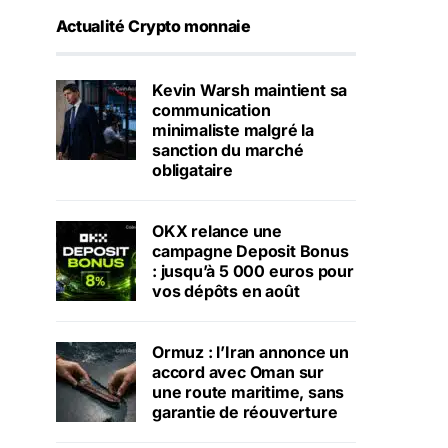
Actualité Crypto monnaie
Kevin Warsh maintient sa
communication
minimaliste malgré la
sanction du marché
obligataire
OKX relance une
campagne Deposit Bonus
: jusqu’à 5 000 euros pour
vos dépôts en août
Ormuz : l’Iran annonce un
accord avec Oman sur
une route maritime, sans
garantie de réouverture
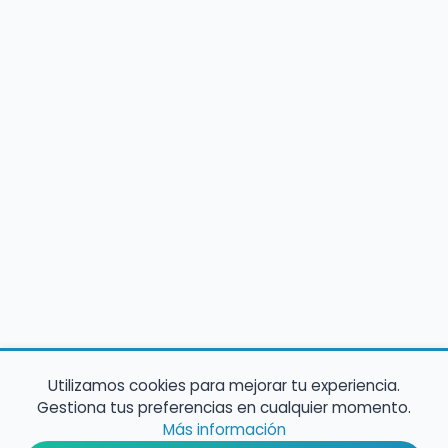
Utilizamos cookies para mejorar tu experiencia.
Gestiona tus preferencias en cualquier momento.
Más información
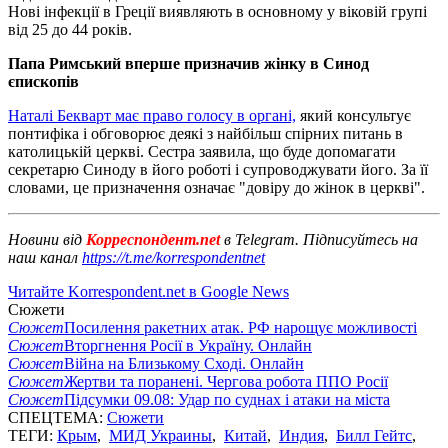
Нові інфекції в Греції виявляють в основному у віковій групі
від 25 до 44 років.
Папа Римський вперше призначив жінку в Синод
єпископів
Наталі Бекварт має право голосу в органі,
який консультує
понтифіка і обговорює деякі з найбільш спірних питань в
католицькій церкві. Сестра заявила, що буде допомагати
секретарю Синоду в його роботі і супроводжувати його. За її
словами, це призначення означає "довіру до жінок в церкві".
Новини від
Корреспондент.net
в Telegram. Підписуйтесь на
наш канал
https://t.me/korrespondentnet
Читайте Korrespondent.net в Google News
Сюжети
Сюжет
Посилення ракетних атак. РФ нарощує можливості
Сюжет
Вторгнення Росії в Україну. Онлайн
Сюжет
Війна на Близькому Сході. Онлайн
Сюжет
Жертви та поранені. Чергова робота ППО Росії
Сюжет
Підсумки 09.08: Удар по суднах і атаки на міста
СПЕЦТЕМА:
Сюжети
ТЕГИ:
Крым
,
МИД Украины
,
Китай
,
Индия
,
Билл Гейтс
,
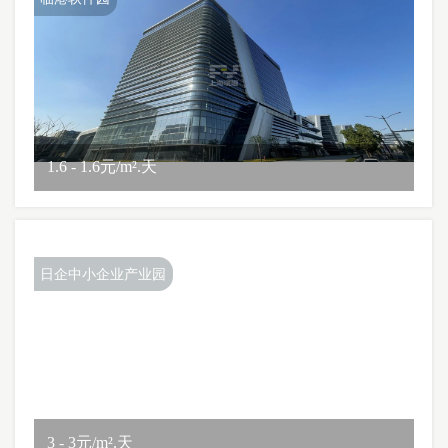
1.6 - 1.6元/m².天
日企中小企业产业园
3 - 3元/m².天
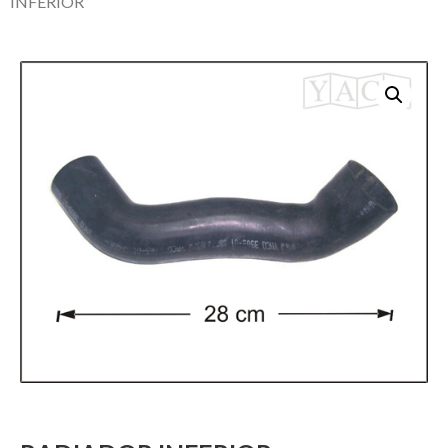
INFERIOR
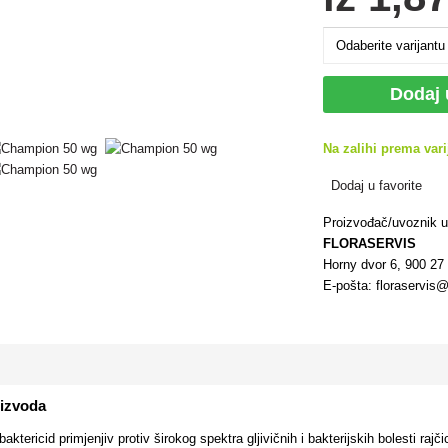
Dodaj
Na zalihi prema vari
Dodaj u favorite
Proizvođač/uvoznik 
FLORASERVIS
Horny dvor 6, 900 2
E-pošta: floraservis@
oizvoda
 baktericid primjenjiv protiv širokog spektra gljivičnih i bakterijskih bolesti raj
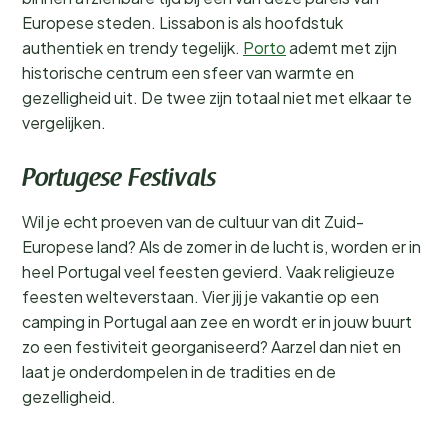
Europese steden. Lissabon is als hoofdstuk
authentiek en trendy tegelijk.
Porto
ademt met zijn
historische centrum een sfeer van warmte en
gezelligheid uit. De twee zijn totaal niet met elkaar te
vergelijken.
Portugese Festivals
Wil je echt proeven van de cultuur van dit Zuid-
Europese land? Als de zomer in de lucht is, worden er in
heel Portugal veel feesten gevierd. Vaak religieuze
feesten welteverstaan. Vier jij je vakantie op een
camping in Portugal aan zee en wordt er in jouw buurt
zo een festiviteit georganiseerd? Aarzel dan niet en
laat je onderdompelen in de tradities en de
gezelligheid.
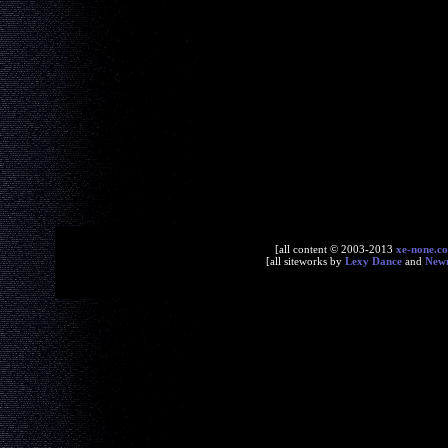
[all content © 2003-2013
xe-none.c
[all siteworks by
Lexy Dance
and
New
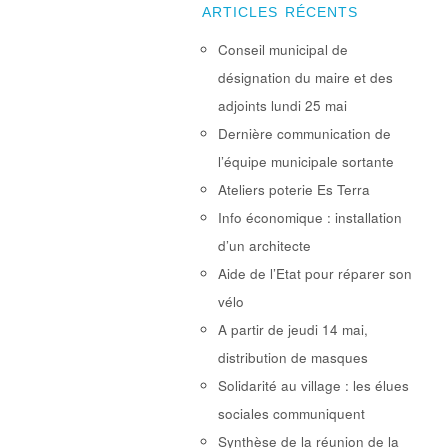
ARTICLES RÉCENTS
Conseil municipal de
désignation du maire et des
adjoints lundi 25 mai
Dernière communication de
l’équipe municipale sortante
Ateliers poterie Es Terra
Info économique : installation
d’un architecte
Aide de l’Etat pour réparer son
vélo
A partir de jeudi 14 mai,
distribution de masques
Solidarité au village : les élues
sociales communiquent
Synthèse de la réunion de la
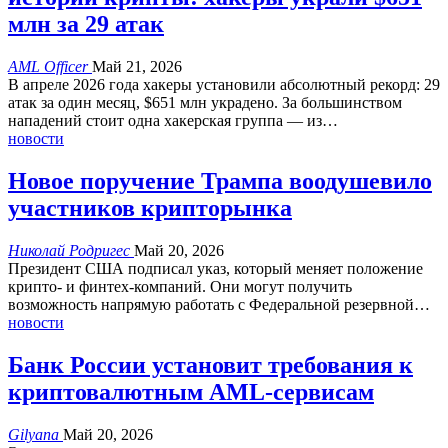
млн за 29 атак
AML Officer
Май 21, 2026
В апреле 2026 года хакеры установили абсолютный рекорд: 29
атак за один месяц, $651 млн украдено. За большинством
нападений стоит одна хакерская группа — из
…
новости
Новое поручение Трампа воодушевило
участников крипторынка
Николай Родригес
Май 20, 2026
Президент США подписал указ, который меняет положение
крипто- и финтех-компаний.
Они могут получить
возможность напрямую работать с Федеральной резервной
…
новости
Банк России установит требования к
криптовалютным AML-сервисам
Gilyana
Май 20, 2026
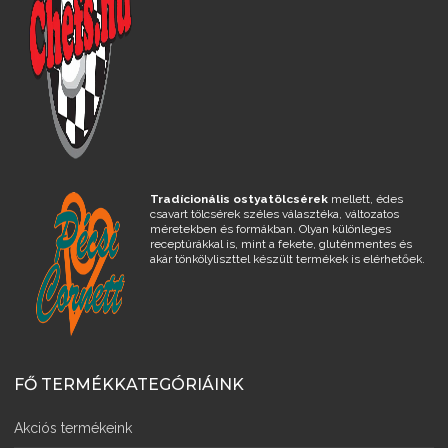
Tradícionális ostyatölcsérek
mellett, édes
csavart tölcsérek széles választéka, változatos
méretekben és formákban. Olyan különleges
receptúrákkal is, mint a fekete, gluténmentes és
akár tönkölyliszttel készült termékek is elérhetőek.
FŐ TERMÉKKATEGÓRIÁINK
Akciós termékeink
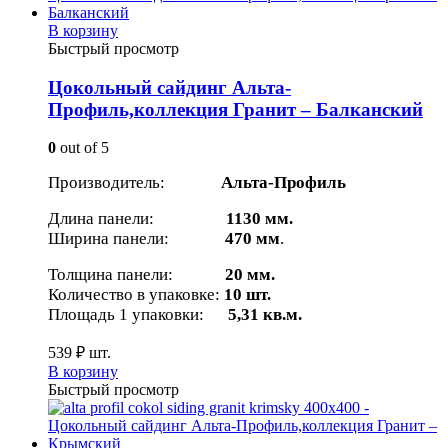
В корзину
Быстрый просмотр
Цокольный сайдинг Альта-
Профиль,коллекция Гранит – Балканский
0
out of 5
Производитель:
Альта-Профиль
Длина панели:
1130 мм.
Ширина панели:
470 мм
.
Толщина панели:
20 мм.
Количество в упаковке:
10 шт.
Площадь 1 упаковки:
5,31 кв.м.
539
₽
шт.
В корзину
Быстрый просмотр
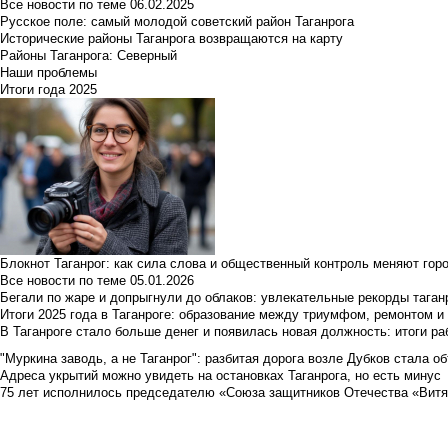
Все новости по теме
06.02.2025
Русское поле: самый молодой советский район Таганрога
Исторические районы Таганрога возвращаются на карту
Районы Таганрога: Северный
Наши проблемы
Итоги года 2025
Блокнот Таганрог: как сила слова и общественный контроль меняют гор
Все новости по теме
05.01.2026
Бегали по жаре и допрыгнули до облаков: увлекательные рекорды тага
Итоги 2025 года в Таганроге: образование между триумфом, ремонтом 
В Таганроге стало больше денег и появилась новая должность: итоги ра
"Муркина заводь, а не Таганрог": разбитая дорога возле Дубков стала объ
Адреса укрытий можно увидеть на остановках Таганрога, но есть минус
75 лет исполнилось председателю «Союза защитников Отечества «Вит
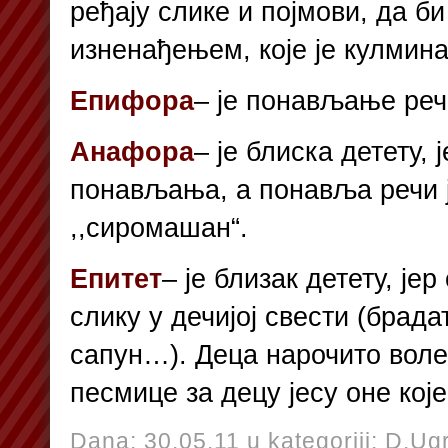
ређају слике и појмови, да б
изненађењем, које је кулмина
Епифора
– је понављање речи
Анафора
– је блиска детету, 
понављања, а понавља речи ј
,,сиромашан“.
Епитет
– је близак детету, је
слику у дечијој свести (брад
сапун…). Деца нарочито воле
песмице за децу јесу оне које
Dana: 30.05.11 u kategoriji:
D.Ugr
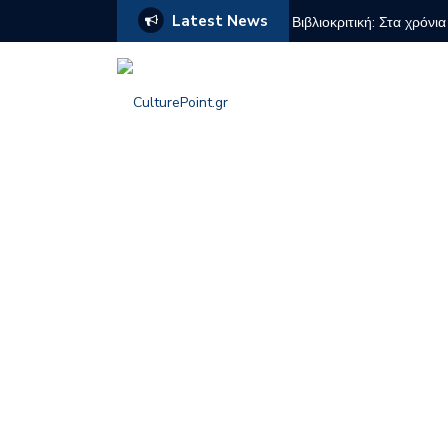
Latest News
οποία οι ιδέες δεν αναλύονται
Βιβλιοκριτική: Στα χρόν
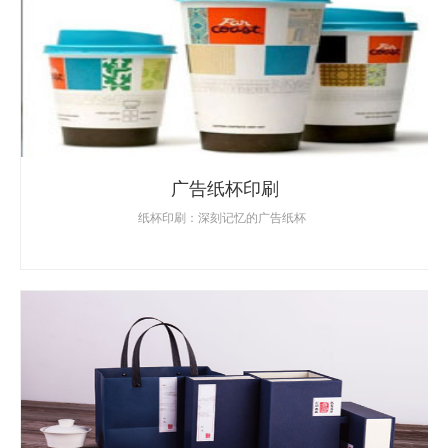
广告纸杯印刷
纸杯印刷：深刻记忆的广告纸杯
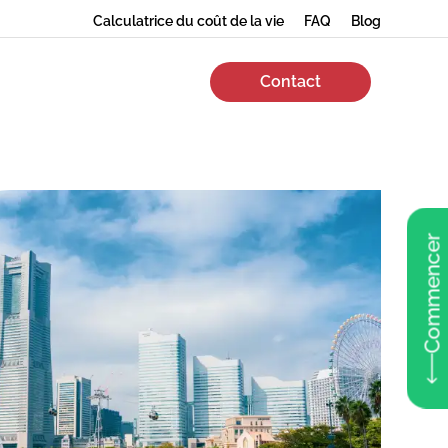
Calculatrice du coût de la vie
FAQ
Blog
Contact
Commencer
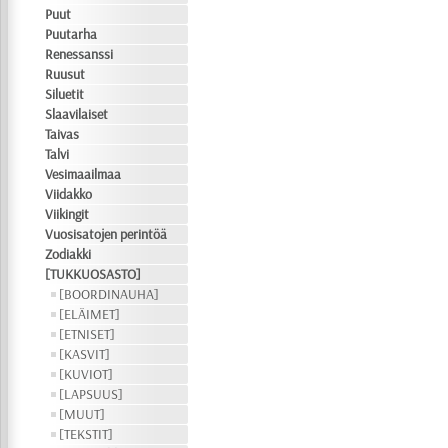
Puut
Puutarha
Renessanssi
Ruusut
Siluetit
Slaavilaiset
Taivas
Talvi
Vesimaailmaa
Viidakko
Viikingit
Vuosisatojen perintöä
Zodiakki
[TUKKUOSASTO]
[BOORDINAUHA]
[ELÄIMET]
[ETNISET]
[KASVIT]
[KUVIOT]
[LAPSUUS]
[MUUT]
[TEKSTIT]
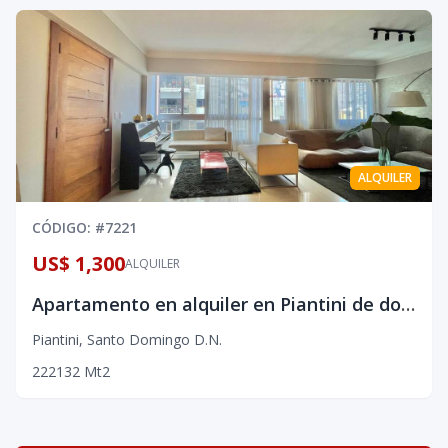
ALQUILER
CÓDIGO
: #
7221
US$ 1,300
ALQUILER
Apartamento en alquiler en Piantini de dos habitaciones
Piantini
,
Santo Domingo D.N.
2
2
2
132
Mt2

◆ EXERCISE PROMPT
Could you please return each line of the material exactly, dropping the pictures?

◆ TASK OUTPUT
Actualité Crypto monnaie
Kevin Warsh maintient sa
communication
minimaliste malgré la
sanction du marché
obligataire
OKX relance une
campagne Deposit Bonus
: jusqu’à 5 000 euros pour
vos dépôts en août
Ormuz : l’Iran annonce un
accord avec Oman sur
une route maritime, sans
garantie de réouverture
Utilizamos cookies para mejorar tu experiencia.
Gestiona tus preferencias en cualquier momento.
Más información
Нові інфекції в Греції виявляють в основному у віковій групі
від 25 до 44 років.
Папа Римський вперше призначив жінку в Синод
єпископів
Наталі Бекварт має право голосу в органі,
який консультує
понтифіка і обговорює деякі з найбільш спірних питань в
католицькій церкві. Сестра заявила, що буде допомагати
секретарю Синоду в його роботі і супроводжувати його. За її
словами, це призначення означає "довіру до жінок в церкві".
Новини від
Корреспондент.net
в Telegram. Підписуйтесь на
наш канал
https://t.me/korrespondentnet
Читайте Korrespondent.net в Google News
Сюжети
Сюжет
Посилення ракетних атак. РФ нарощує можливості
Сюжет
Вторгнення Росії в Україну. Онлайн
Сюжет
Війна на Близькому Сході. Онлайн
Сюжет
Жертви та поранені. Чергова робота ППО Росії
Сюжет
Підсумки 09.08: Удар по суднах і атаки на міста
СПЕЦТЕМА:
Сюжети
ТЕГИ:
Крым
,
МИД Украины
,
Китай
,
Индия
,
Билл Гейтс
,
1.6 - 1.6元/m².天
日企中小企业产业园
3 - 3元/m².天
INFERIOR
Dodaj
Na zalihi prema vari
Dodaj u favorite
Proizvođač/uvoznik 
FLORASERVIS
Horny dvor 6, 900 2
E-pošta: floraservis@
oizvoda
 baktericid primjenjiv protiv širokog spektra gljivičnih i bakterijskih bolesti raj
Europese steden. Lissabon is als hoofdstuk
authentiek en trendy tegelijk.
Porto
ademt met zijn
historische centrum een sfeer van warmte en
gezelligheid uit. De twee zijn totaal niet met elkaar te
vergelijken.
Portugese Festivals
Wil je echt proeven van de cultuur van dit Zuid-
Europese land? Als de zomer in de lucht is, worden er in
heel Portugal veel feesten gevierd. Vaak religieuze
feesten welteverstaan. Vier jij je vakantie op een
camping in Portugal aan zee en wordt er in jouw buurt
zo een festiviteit georganiseerd? Aarzel dan niet en
laat je onderdompelen in de tradities en de
gezelligheid.
[all content © 2003-2013
xe-none.c
[all siteworks by
Lexy Dance
and
New
ARTICLES RÉCENTS
Conseil municipal de
désignation du maire et des
adjoints lundi 25 mai
Dernière communication de
l’équipe municipale sortante
Ateliers poterie Es Terra
Info économique : installation
d’un architecte
Aide de l’Etat pour réparer son
vélo
A partir de jeudi 14 mai,
distribution de masques
Solidarité au village : les élues
sociales communiquent
Synthèse de la réunion de la
млн за 29 атак
AML Officer
Май 21, 2026
В апреле 2026 года хакеры установили абсолютный рекорд: 29
атак за один месяц, $651 млн украдено. За большинством
нападений стоит одна хакерская группа — из
…
новости
Новое поручение Трампа воодушевило
участников крипторынка
Николай Родригес
Май 20, 2026
Президент США подписал указ, который меняет положение
крипто- и финтех-компаний.
Они могут получить
возможность напрямую работать с Федеральной резервной
…
новости
Банк России установит требования к
криптовалютным AML-сервисам
Gilyana
Май 20, 2026
Tradícionális ostyatölcsérek
mellett, édes
csavart tölcsérek széles választéka, változatos
méretekben és formákban. Olyan különleges
receptúrákkal is, mint a fekete, gluténmentes és
akár tönkölyliszttel készült termékek is elérhetőek.
FŐ TERMÉKKATEGÓRIÁINK
Akciós termékeink
В корзину
Быстрый просмотр
Цокольный сайдинг Альта-
Профиль,коллекция Гранит – Балканский
0
out of 5
Производитель:
Альта-Профиль
Длина панели:
1130 мм.
Ширина панели:
470 мм
.
Толщина панели:
20 мм.
Количество в упаковке:
10 шт.
Площадь 1 упаковки:
5,31 кв.м.
539
₽
шт.
В корзину
Быстрый просмотр
Все новости по теме
06.02.2025
Русское поле: самый молодой советский район Таганрога
Исторические районы Таганрога возвращаются на карту
Районы Таганрога: Северный
Наши проблемы
Итоги года 2025
Блокнот Таганрог: как сила слова и общественный контроль меняют гор
Все новости по теме
05.01.2026
Бегали по жаре и допрыгнули до облаков: увлекательные рекорды тага
Итоги 2025 года в Таганроге: образование между триумфом, ремонтом 
В Таганроге стало больше денег и появилась новая должность: итоги ра
"Муркина заводь, а не Таганрог": разбитая дорога возле Дубков стала объ
Адреса укрытий можно увидеть на остановках Таганрога, но есть минус
75 лет исполнилось председателю «Союза защитников Отечества «Вит
ређају слике и појмови, да б
изненађењем, које је кулмина
Епифора
– је понављање речи
Анафора
– је блиска детету, 
понављања, а понавља речи ј
,,сиромашан“.
Епитет
– је близак детету, је
слику у дечијој свести (брад
сапун…). Деца нарочито воле
песмице за децу јесу оне које
Dana: 30.05.11 u kategoriji:
D.Ugr
Latest News
οποία οι ιδέες δεν αναλύονται
Βιβλιοκριτική: Στα χρόν
广告纸杯印刷
纸杯印刷：深刻记忆的广告纸杯
Calculatrice du coût de la vie
FAQ
Blog
Contact
Commencer
Puut
Puutarha
Renessanssi
Ruusut
Siluetit
Slaavilaiset
Taivas
Talvi
Vesimaailmaa
Viidakko
Viikingit
Vuosisatojen perintöä
Zodiakki
[TUKKUOSASTO]
[BOORDINAUHA]
[ELÄIMET]
[ETNISET]
[KASVIT]
[KUVIOT]
[LAPSUUS]
[MUUT]
[TEKSTIT]
ALQUILER
CÓDIGO
: #
7221
US$ 1,300
ALQUILER
Apartamento en alquiler en Piantini de dos habitaciones
Piantini
,
Santo Domingo D.N.
2
2
2
132
Mt2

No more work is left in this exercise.